The New York-based firm, which manages over $9 trillion in assets, said better disclosure and further standardization of metrics will help improve understanding of the financial linkages between workforce diversity and material returns. The report called the “human capital aspect of corporate assets” an “increasingly relevant” factor from an investment perspective.
“We expect disclosures to improve as human capital and diversity metrics become more established as drivers of financial performance and investment decisions,” the report said.
This assessment mirrors a growing demand for disclosures on the social or “S” aspect of ESG, with statewide and nationwide human capital related regulations picking up momentum. Last month, California passed Senate Bill 54, which pushes for more diversity-related disclosures from investment firms while the Security and Exchange Commission’s Investor Advisory Committee proposed a new rule in September that would require publicly traded companies to disclose more robust data regarding their workforce and human capital management, including compensation ranges, employment status and workforce demographics.
BlackRock’s study said women are often faced with the obstacle of a “persistent glass ceiling,” making it challenging for them to ascend to the very top ranks, and diversity deteriorates across companies’ higher management ranks. The findings also noted cross-country variations in the prevalence of women CEOs: Nordic countries — Finland, Norway and Sweden — and Singapore have the highest women’s representation, while Spain, Italy and Israel have none. The U.S. is positioned in the middle.

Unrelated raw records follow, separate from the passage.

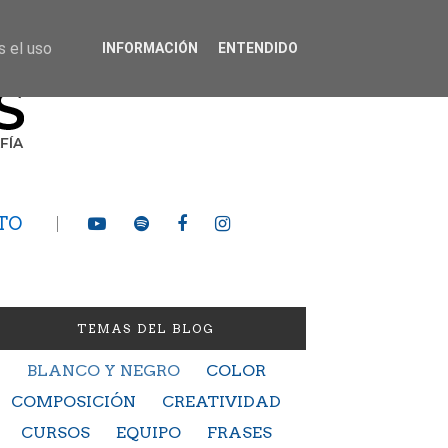
s el uso
INFORMACIÓN
ENTENDIDO
TO
TEMAS DEL BLOG
BLANCO Y NEGRO
COLOR
COMPOSICIÓN
CREATIVIDAD
CURSOS
EQUIPO
FRASES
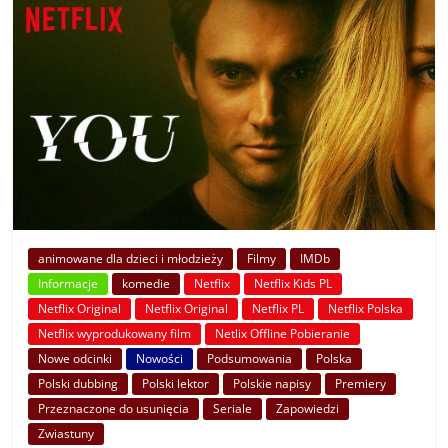
animowane dla dzieci i młodzieży
Filmy
IMDb
Informacje
komedie
Netflix
Netflix Kids PL
Netflix Original
Netflix Original
Netflix PL
Netflix Polska
Netflix wyprodukowany film
Netlix Offline Pobieranie
Nowe odcinki
Nowości
Podsumowania
Polska
Polski dubbing
Polski lektor
Polskie napisy
Premiery
Przeznaczone do usunięcia
Seriale
Zapowiedzi
Zwiastuny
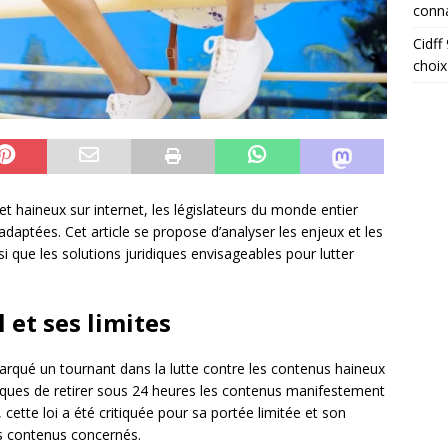
conna
Cidff
choix
et haineux sur internet, les législateurs du monde entier
daptées. Cet article se propose d’analyser les enjeux et les
nsi que les solutions juridiques envisageables pour lutter
 et ses limites
arqué un tournant dans la lutte contre les contenus haineux
iques de retirer sous 24 heures les contenus manifestement
is, cette loi a été critiquée pour sa portée limitée et son
es contenus concernés.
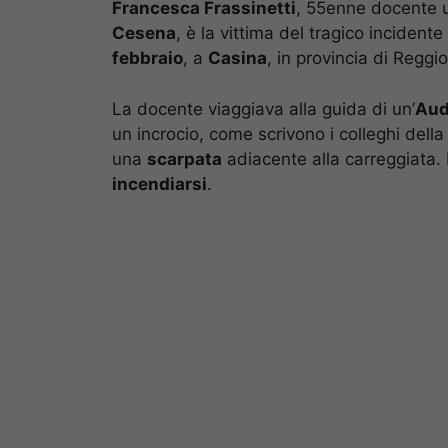
Francesca Frassinetti
, 55enne docente un
Cesena
, è la vittima del tragico incidente
febbraio
, a
Casina
, in provincia di Reggio
La docente viaggiava alla guida di un’
Aud
un incrocio, come scrivono i colleghi dell
una
scarpata
adiacente alla carreggiata. 
incendiarsi
.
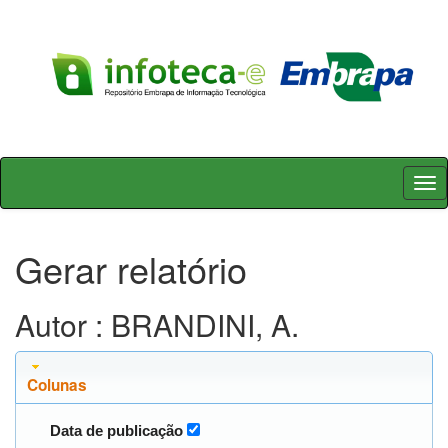
Skip
navigation
Gerar relatório
Autor : BRANDINI, A.
Colunas
Data de publicação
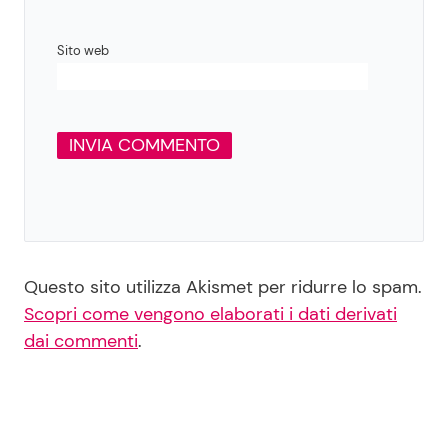
Sito web
Questo sito utilizza Akismet per ridurre lo spam.
Scopri come vengono elaborati i dati derivati
dai commenti
.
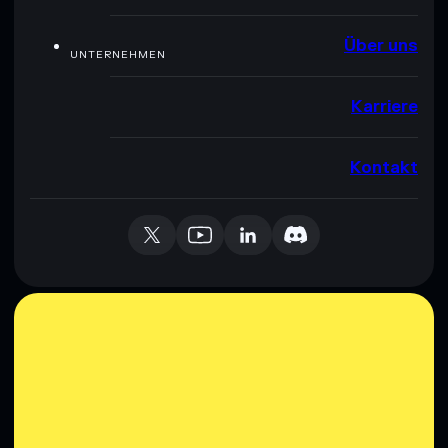
Über uns
UNTERNEHMEN
Karriere
Kontakt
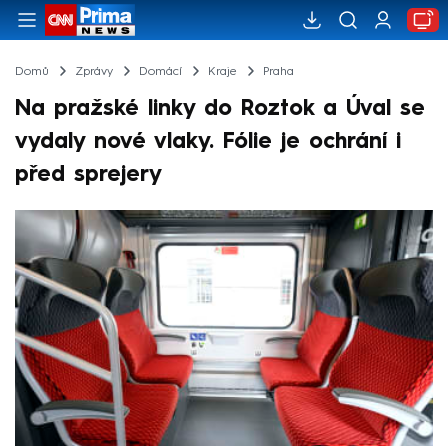
Domů
Zprávy
Domácí
Kraje
Praha
Na pražské linky do Roztok a Úval se
vydaly nové vlaky. Fólie je ochrání i
před sprejery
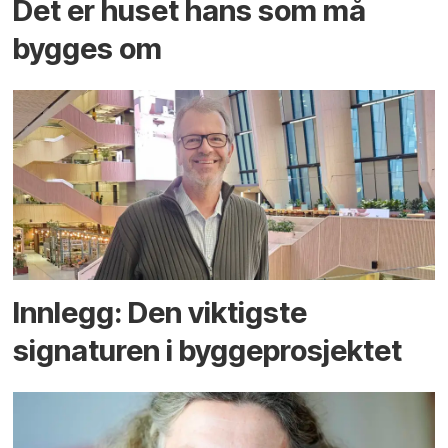
Det er huset hans som må
bygges om
Innlegg: Den viktigste
signaturen i bygge­­prosjektet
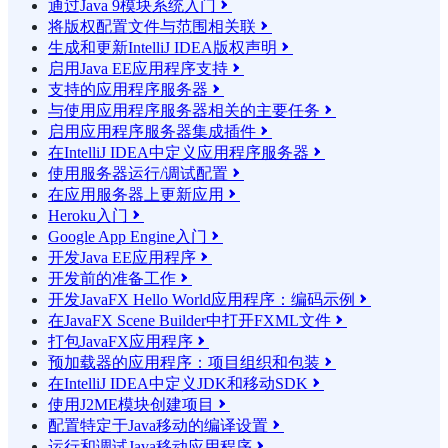
通过Java 9模块系统入门

将版权配置文件与范围相关联

生成和更新IntelliJ IDEA版权声明

启用Java EE应用程序支持

支持的应用程序服务器

与使用应用程序服务器相关的主要任务

启用应用程序服务器集成插件

在IntelliJ IDEA中定义应用程序服务器

使用服务器运行/调试配置

在应用服务器上更新应用

Heroku入门

Google App Engine入门

开发Java EE应用程序

开发前的准备工作

开发JavaFX Hello World应用程序：编码示例

在JavaFX Scene Builder中打开FXML文件

打包JavaFX应用程序

预加载器的应用程序：项目组织和包装

在IntelliJ IDEA中定义JDK和移动SDK

使用J2ME模块创建项目

配置特定于Java移动的编译设置

运行和调试Java移动应用程序


The firm’s research also outlined evidence that showed overweighting companies closing the gaps in women’s representation at higher ranks in portfolios leads to higher returns. Analysis based on the findings indicated a hypothetical long-short portfolio maximizing women’s promotions would generate 0.72% higher returns per year over the past four years. Additionally, the research concluded promoting women is also associated with lower employee turnover rates, which is important for a company’s long-term performance.
The report, however, noted that it was optimal to not have over or under representation of either women and men. From the company portfolios analyzed by BlackRock, neither companies with the lowest women’s representation of women (16% on average) nor companies with the highest representation of women (60% on average) in the workforce yielded top performances over the last decade. Instead, companies that sat along the middle quintile of the diversity spectrum outperformed their peers, across time and on a long-term average.
Researchers and experts at the asset management firm also examined links between employee policies and financial performance and found incorporating the length of average maternity leave serves as a good determinant for how companies fared. BlackRock surveyed 80 U.S. companies from 2016-2021 on this metric and found companies where women took longer maternity leaves outperformed those with shorter recorded instances of time off for caregiving.
Further, the length of maternity leave demonstrated a positive correlation with employee sentiment. Companies where women can take longer maternity leaves tend to have more satisfied employees, according to the report.